A ce moment-là, nous étions dans un office à la cathédrale de Marseille et l’évêque du lieu Mgr Delay, a proclamé en s’adressant aux séminaristes « Votre devoir est de vous soumettre au gouvernement français donc de partir en Allemagne (Mgr Delay était un pétainiste convaincu : Maréchal nous voilà !).
A cette époque, j’étais soumis et obéissant (ou bête et discipliné) et nous sommes partis à vrai dire dans une espèce d’enthousiasme naïf et missionnaire décidés à porter témoignage et aussi avec la curiosité de nous tester nous-mêmes en dehors du cocon clérical.
Nous sommes partis pour l’Allemagne et en ordre dispersé dans des coins différents. Nous nous retrouvons avec 5 collègues au fin fond de la Silésie à Breslau, affectés à une usine de métaux pour la fabrication des obus de la Wehrmacht.
Pour ma part, j’étais démouleur de nuit (de 4h du soir à 4h du matin), chargé de casser à coup de masse, les coulées de fonte aciérées qui rattachaient les obus entre eux. Ils nous avaient mis des masses à manche en fer et ceux qui ont maniés ainsi de tels outils savent de quoi je parle. Des ingénieurs sont venus nous inspecter et jugeant que l’on manquait d’ardeur, l’un d’entre eux a pris ma masse. À la première frappe, il s’est retrouvé à terre et l’outil a frôlé la cheville d’un de ses collègues. Nous n’avons jamais plus été inspecté.
Tant bien que mal, on a tenu le coup jusqu’en février 45 après le débarquement en Normandie et l’avance des Russes en Pologne. Alors, avec une dizaine de copains, la plus-part cultivateurs et paysans, on décide de s’évader. A la nuit tombante nous quittons Neuslaz en essuyant quelques coups de feu et nous passons l’Oder.
Nous nous planquons dans une baraque de prisonniers français qui l’avaient évacué.
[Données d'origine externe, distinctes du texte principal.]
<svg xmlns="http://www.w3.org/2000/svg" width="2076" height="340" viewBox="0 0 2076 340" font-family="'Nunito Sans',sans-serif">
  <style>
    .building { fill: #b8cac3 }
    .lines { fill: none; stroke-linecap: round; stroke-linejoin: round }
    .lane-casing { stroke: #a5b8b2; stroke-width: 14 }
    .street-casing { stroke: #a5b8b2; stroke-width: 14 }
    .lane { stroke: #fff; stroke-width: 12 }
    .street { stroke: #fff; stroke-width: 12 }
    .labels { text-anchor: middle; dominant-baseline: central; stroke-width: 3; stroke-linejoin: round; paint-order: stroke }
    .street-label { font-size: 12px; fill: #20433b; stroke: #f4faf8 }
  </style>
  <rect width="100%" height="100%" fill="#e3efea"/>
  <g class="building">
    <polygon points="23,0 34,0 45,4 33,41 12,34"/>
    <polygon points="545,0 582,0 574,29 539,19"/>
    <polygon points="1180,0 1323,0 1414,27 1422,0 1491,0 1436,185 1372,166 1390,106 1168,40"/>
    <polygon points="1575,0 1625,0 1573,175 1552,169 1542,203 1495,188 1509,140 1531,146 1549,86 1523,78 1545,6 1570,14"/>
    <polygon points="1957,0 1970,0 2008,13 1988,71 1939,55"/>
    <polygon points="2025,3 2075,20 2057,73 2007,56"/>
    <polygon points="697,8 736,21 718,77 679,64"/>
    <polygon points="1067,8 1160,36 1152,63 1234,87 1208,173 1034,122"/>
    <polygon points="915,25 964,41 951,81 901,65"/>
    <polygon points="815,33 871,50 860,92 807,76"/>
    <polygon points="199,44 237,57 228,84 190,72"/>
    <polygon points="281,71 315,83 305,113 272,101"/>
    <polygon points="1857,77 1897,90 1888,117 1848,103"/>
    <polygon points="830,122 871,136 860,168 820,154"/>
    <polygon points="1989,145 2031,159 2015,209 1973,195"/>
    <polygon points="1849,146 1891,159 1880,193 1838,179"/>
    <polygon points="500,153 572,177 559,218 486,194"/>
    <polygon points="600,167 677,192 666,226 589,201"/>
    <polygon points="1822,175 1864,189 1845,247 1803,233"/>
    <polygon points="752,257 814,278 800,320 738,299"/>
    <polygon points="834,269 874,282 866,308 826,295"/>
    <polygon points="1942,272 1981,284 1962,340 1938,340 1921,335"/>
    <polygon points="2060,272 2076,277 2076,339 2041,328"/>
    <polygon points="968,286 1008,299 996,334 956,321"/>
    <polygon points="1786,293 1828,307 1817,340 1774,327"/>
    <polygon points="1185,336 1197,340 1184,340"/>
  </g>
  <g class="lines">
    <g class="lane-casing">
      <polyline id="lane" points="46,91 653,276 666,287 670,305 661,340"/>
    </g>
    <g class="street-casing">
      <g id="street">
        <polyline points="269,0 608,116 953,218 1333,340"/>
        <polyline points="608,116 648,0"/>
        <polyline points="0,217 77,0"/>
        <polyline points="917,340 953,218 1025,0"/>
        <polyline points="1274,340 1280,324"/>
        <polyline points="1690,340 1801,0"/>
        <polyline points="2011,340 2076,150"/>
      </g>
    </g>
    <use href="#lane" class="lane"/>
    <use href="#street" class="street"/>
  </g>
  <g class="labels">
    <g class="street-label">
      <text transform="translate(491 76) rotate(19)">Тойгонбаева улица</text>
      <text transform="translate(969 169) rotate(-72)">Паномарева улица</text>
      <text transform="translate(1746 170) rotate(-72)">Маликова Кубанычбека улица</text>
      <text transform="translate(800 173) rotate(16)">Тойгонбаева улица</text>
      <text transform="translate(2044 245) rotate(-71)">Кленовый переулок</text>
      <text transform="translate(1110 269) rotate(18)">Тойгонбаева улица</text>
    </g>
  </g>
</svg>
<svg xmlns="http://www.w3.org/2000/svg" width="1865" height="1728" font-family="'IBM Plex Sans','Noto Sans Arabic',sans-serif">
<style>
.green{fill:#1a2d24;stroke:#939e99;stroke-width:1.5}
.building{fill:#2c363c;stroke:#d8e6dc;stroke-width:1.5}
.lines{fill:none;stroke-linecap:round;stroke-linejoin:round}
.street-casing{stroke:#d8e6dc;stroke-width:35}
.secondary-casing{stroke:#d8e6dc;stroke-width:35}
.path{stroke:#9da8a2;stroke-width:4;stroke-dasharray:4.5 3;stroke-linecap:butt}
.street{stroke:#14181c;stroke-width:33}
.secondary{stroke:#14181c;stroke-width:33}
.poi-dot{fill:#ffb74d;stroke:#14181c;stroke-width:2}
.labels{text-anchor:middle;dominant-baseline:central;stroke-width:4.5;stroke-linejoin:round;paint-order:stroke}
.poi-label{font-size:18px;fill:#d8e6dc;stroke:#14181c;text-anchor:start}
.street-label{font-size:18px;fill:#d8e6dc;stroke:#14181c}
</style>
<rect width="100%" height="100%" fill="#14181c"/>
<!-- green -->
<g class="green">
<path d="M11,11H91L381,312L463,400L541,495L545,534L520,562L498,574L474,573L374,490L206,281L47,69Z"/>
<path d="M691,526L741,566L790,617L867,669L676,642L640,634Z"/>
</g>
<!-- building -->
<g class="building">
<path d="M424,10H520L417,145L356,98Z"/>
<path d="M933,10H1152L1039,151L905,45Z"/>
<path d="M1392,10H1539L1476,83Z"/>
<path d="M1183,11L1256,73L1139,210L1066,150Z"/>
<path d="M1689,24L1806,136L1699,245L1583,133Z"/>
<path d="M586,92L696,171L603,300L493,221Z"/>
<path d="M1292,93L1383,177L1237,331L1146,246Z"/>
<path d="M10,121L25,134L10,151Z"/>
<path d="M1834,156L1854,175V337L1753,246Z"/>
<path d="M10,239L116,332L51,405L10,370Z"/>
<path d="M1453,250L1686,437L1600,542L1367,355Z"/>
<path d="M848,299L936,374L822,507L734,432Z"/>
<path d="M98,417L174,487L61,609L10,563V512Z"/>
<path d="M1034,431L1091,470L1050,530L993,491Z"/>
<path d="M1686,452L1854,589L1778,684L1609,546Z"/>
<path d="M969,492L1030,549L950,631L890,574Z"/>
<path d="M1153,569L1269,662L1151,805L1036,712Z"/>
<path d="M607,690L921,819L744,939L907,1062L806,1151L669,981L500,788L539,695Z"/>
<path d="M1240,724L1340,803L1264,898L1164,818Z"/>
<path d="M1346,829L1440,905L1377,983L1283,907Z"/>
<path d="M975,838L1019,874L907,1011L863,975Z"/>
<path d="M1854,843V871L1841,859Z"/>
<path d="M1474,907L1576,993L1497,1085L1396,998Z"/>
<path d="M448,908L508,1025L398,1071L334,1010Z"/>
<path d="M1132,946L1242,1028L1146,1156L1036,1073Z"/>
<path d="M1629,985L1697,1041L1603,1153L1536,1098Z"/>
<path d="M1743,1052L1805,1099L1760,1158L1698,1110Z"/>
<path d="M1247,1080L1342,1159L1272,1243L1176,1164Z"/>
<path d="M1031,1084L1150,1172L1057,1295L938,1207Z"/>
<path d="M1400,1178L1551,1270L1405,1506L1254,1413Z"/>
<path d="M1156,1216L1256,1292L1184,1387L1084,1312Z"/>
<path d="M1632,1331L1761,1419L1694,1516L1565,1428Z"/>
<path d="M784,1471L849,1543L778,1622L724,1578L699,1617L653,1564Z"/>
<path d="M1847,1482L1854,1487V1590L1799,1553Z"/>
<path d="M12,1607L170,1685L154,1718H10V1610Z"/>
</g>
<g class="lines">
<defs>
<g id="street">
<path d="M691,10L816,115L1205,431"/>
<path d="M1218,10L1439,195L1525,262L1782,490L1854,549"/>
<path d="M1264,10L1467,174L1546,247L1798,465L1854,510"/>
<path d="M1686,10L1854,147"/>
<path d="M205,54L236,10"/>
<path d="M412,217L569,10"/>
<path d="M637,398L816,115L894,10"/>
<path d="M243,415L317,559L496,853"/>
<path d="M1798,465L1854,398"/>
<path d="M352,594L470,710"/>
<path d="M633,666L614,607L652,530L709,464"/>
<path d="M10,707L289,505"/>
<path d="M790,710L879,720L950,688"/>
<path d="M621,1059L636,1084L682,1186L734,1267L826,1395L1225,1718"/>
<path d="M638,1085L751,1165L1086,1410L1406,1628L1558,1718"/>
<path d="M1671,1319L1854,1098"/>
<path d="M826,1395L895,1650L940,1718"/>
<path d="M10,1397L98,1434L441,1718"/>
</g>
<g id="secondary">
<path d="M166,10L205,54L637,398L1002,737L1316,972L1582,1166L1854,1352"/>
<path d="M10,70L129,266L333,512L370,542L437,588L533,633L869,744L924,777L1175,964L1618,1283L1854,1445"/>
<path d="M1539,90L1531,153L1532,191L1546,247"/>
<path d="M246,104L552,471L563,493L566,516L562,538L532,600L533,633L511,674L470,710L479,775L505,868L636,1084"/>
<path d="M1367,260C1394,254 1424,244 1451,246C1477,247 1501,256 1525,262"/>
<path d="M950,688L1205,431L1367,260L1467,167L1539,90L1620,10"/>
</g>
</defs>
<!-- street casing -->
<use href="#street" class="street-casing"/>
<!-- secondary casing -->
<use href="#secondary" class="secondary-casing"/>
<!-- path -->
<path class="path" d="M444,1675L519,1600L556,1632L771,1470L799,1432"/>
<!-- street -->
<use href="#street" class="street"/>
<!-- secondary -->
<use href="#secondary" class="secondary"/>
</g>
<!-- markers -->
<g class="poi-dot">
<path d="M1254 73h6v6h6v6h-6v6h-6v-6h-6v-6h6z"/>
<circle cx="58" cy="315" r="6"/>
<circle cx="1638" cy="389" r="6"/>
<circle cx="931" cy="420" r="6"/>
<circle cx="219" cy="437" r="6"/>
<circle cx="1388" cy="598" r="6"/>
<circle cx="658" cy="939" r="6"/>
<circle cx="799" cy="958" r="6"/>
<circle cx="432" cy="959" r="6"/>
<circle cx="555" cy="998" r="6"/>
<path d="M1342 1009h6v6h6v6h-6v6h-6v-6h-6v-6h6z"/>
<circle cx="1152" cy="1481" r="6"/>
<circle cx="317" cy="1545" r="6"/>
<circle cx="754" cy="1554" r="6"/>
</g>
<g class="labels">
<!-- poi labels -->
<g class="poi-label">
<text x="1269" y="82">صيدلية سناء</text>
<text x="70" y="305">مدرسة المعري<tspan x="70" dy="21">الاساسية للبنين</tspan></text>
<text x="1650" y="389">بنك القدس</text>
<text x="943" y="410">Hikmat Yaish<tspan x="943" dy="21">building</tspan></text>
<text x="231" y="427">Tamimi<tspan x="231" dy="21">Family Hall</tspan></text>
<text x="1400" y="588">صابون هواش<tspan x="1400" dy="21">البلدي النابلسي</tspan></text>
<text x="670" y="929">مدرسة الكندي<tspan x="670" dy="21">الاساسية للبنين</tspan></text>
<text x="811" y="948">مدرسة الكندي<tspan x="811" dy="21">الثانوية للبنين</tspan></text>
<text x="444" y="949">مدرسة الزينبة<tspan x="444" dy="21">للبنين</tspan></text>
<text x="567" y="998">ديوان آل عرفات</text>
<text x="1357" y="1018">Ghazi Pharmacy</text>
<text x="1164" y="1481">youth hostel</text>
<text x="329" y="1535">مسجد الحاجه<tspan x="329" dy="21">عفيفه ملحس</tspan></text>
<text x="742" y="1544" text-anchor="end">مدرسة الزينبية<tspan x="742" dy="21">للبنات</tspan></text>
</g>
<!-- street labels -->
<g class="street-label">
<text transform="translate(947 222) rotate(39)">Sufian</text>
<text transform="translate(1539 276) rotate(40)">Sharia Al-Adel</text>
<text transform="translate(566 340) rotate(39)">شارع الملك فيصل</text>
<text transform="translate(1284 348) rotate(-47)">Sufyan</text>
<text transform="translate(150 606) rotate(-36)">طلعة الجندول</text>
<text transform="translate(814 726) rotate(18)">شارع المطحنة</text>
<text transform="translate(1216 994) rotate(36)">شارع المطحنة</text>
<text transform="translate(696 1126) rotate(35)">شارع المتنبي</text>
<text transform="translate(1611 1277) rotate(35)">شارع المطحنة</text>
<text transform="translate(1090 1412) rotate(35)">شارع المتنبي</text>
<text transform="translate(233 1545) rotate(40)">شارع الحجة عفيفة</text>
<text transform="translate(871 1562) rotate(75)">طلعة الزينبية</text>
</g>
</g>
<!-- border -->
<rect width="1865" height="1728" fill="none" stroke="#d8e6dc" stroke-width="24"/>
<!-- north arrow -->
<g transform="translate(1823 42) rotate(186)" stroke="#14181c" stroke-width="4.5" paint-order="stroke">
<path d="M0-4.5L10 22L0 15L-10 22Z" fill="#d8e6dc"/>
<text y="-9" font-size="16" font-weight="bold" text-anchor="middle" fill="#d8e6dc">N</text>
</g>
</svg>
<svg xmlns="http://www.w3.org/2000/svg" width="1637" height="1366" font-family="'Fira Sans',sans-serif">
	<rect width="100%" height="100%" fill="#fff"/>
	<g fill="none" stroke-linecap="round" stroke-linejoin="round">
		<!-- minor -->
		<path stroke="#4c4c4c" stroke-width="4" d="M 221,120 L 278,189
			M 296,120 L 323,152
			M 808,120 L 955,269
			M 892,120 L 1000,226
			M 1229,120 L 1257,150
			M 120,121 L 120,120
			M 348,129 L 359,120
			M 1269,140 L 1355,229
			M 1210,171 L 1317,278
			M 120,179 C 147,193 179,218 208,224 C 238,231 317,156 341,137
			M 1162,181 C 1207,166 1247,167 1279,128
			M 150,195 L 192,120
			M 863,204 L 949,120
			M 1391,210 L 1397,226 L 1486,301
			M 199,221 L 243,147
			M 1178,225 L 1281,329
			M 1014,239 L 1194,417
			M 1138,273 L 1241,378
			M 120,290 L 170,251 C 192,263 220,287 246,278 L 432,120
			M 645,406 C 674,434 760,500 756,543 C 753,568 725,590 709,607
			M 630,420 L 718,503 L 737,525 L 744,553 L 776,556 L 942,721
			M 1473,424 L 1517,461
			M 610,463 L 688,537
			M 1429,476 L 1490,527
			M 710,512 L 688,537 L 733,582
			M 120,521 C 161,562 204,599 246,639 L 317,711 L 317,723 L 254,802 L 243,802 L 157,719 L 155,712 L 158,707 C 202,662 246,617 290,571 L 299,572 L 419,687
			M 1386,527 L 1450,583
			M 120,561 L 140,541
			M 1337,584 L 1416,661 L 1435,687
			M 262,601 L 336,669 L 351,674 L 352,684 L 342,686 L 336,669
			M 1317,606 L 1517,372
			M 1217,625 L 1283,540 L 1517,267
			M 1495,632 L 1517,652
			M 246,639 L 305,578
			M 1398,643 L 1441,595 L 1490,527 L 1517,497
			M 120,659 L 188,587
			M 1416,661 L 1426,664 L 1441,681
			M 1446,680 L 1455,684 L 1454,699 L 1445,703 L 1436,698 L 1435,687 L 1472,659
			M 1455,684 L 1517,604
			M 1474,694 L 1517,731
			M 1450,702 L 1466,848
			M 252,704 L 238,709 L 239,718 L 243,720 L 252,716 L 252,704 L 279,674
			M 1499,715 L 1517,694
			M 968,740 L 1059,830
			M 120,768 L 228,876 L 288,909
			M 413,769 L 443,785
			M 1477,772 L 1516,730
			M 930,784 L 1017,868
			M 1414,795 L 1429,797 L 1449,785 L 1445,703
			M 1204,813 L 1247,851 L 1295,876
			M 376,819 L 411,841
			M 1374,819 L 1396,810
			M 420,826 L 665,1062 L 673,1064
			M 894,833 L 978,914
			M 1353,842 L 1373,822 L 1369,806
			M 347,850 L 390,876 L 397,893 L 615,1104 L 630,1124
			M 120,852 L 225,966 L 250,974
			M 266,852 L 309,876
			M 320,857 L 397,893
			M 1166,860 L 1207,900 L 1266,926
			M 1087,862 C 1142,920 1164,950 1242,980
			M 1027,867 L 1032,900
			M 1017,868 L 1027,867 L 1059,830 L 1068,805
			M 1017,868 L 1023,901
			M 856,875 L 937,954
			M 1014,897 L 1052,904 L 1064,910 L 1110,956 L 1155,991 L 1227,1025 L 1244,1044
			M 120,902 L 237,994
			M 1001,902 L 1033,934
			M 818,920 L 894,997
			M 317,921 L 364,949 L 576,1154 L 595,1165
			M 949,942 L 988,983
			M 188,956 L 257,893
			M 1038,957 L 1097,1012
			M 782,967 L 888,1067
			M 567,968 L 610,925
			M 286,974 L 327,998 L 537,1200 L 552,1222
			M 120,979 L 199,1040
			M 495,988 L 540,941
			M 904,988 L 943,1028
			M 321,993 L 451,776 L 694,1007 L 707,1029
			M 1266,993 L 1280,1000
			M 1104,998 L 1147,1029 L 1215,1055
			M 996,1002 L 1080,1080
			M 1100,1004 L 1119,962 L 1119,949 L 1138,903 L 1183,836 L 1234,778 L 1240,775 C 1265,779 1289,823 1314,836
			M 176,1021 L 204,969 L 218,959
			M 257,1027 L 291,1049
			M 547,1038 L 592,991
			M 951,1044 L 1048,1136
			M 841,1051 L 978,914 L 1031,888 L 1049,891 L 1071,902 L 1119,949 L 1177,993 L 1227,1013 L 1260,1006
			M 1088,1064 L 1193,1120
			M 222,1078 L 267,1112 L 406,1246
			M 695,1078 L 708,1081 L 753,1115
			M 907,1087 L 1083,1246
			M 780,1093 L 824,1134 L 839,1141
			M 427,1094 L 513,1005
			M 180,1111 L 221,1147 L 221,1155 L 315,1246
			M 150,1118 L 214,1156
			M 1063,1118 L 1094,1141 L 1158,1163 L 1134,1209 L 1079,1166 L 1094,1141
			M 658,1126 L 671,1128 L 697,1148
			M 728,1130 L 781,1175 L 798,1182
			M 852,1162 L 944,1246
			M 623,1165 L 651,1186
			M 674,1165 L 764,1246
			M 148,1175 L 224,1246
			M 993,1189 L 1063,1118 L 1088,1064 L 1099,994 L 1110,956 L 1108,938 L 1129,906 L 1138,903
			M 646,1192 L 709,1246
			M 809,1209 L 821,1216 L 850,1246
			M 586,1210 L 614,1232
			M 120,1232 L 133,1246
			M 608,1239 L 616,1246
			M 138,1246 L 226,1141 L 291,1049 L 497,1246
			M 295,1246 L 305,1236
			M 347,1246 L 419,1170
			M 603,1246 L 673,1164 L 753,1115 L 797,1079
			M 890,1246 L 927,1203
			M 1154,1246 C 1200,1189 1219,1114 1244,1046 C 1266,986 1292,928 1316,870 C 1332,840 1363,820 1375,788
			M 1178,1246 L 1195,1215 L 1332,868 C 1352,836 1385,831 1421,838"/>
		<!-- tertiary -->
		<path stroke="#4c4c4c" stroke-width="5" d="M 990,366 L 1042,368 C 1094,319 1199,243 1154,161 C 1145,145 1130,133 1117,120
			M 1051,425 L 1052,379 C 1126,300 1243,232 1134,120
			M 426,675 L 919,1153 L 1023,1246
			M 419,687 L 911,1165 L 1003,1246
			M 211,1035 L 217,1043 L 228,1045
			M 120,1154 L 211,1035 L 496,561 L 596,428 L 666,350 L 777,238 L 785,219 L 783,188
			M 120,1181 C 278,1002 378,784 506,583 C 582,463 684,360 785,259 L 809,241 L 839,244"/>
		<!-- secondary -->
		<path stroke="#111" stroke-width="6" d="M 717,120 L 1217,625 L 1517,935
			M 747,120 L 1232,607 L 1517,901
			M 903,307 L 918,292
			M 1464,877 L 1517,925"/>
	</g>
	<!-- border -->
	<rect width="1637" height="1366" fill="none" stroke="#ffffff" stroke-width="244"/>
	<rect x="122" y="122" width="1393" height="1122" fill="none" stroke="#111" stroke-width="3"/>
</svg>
Le 15 février, les Russes occupent le terrain. C’était les troupes de choc (rien à voir avec les enfants de Marie) qui nettoyaient le terrain pour l’avancée des troupes russes.
Comme les troupes de choc ne se gênaient pas pour tuer, incendierNo arrêtent et nous mettent dans des trains… les habitants avaient fuit et c’était le pillage organisé. Les copains paysans avaient réquisitionné 4 charrettes et 8 chevaux et nous des provisions, vêtements en pagaille (comme on dit dans le midi).
Nous partons vers la Pologne dans le style des Westerns avec nos équipages. Nous nous arrêtions dans les fermes isolées pour nous occuper des chevaux, manger et dormir. Notre vie de cowboy ne dura pas longtemps. Les soviétiques nous arrêtent, prennent charrettes et chargement et nous forcent à embarquer dans des trains surbondés dans la neige et le froid.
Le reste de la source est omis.